[Opening DATA TO USE section]

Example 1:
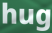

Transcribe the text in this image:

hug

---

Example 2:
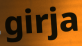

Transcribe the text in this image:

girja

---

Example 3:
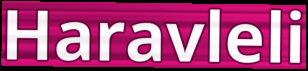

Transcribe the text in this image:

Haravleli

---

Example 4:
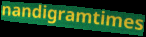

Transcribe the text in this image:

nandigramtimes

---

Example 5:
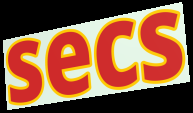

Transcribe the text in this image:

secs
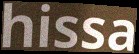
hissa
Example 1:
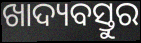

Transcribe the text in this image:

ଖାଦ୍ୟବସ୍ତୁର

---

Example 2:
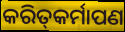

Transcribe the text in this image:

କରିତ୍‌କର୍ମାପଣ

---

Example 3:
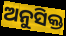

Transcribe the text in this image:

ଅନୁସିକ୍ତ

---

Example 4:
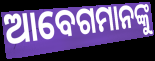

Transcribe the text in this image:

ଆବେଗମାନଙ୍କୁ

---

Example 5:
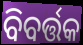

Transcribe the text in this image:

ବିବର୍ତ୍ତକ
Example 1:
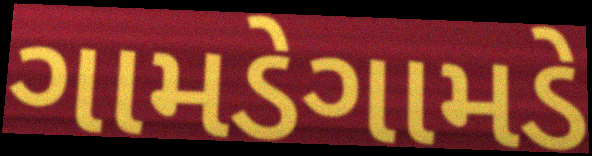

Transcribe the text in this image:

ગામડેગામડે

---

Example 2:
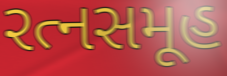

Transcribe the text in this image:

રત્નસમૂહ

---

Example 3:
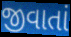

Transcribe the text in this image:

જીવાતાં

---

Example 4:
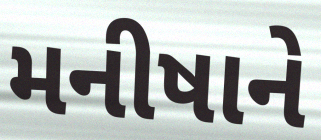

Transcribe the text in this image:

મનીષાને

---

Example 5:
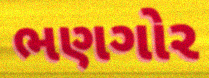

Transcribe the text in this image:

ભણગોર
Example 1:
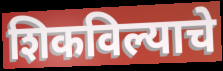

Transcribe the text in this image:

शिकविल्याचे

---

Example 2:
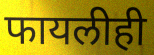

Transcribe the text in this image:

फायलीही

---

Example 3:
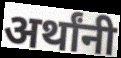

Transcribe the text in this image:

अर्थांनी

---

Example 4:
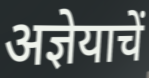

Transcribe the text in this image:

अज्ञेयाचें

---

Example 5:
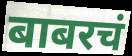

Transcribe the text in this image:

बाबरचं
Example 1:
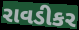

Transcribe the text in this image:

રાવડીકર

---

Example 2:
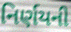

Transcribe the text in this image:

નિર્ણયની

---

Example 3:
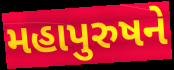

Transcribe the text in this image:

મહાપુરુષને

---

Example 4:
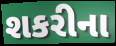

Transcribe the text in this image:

[Closing DATA TO USE section]

THE TASK: Your task is to reproduce every record exactly while omitting the pictures.

ANSWER TO THE PROBLEM:
Example 1:

Transcribe the text in this image:

hug

---

Example 2:

Transcribe the text in this image:

girja

---

Example 3:

Transcribe the text in this image:

Haravleli

---

Example 4:

Transcribe the text in this image:

nandigramtimes

---

Example 5:

Transcribe the text in this image:

secs
hissa
Example 1:

Transcribe the text in this image:

ଖାଦ୍ୟବସ୍ତୁର

---

Example 2:

Transcribe the text in this image:

କରିତ୍‌କର୍ମାପଣ

---

Example 3:

Transcribe the text in this image:

ଅନୁସିକ୍ତ

---

Example 4:

Transcribe the text in this image:

ଆବେଗମାନଙ୍କୁ

---

Example 5:

Transcribe the text in this image:

ବିବର୍ତ୍ତକ
Example 1:

Transcribe the text in this image:

ગામડેગામડે

---

Example 2:

Transcribe the text in this image:

રત્નસમૂહ

---

Example 3:

Transcribe the text in this image:

જીવાતાં

---

Example 4:

Transcribe the text in this image:

મનીષાને

---

Example 5:

Transcribe the text in this image:

ભણગોર
Example 1:

Transcribe the text in this image:

शिकविल्याचे

---

Example 2:

Transcribe the text in this image:

फायलीही

---

Example 3:

Transcribe the text in this image:

अर्थांनी

---

Example 4:

Transcribe the text in this image:

अज्ञेयाचें

---

Example 5:

Transcribe the text in this image:

बाबरचं
Example 1:

Transcribe the text in this image:

રાવડીકર

---

Example 2:

Transcribe the text in this image:

નિર્ણયની

---

Example 3:

Transcribe the text in this image:

મહાપુરુષને

---

Example 4:

Transcribe the text in this image:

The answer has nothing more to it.